On December 10, 2015, the National Green Tribunal (NGT) had banned crop residue burning in the states of Rajasthan, Uttar Pradesh, Haryana, and Punjab. But according to an estimate, 20 million tonnes of rice stubble is produced every year in Punjab alone, 80 per cent of which is burnt. A study estimates that crop residue burning releases 149.24 million tonnes of carbon dioxide and 9 million tonnes of carbon monoxide. These contribute to environmental pollution, smog, and melting of glaciers. Apart from this, stubble burning leads to the loss of friendly pests present in the soil’s top layer as the heat from the burning paddy can penetrate 1 cm into the soil. Moreover, health problems caused by it cannot be ignored. According to a report released by the Institute for Social and Economic Change, Bengaluru, people in rural Punjab spend Rs7.6 crores every year on treatment for ailments caused by stubble burning. What can be done but isn’t being?
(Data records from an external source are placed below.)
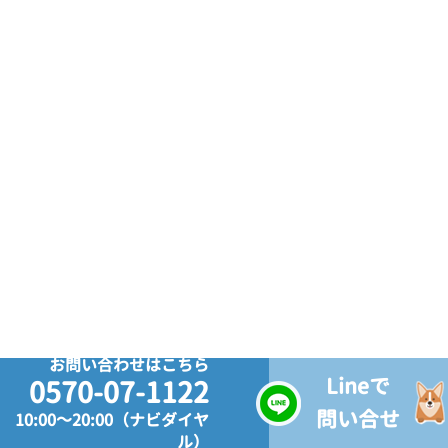
お問い合わせはこちら
Lineで
0570-07-1122
問い合せ
10:00～20:00（ナビダイヤ
ル）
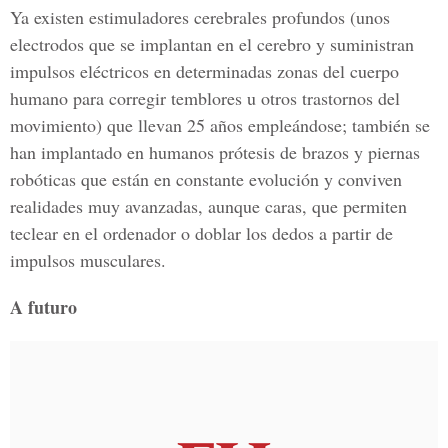
Ya existen estimuladores cerebrales profundos (unos
electrodos que se implantan en el cerebro y suministran
impulsos eléctricos en determinadas zonas del cuerpo
humano para corregir temblores u otros trastornos del
movimiento) que llevan 25 años empleándose; también se
han implantado en humanos prótesis de brazos y piernas
robóticas que están en constante evolución y conviven
realidades muy avanzadas, aunque caras, que permiten
teclear en el ordenador o doblar los dedos a partir de
impulsos musculares.
A futuro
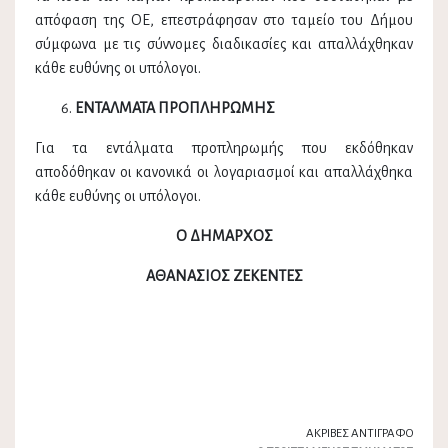
απόφαση της ΟΕ, επεστράφησαν στο ταμείο του Δήμου
σύμφωνα με τις σύννομες διαδικασίες και απαλλάχθηκαν
κάθε ευθύνης οι υπόλογοι.
ΕΝΤΑΛΜΑΤΑ ΠΡΟΠΛΗΡΩΜΗΣ
Για τα εντάλματα προπληρωμής που εκδόθηκαν
αποδόθηκαν οι κανονικά οι λογαριασμοί και απαλλάχθηκα
κάθε ευθύνης οι υπόλογοι.
Ο ΔΗΜΑΡΧΟΣ
ΑΘΑΝΑΣΙΟΣ ΖΕΚΕΝΤΕΣ
ΑΚΡΙΒΕΣ ΑΝΤΙΓΡΑΦΟ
What can be done but isn’t being?
In 2014, the Union government released the National Policy for Management of Crop Residue, which tells the alternative ways to deal and decompose the farm straw.
Peasants can also use-
- Happy Seeder- used to sow crops in standing stubble.
- Rotavators- used for land preparation and incorporation of crop stubble in soil.
- Zero Till Seed Drill- used for land preparation by directly sowing seeds in the previous crop stubble.
- Paddy Straw Chopper- used for cutting paddy stubble for easy mixing into the soil.
And many more such machines and ways are available but why they aren’t used widely?
Maybe because of the lack of subsidies or knowledge or just because of resistance to a change.
Should we, the city dwellers, be worried about this? Yes, because this rural malpractice has global implications.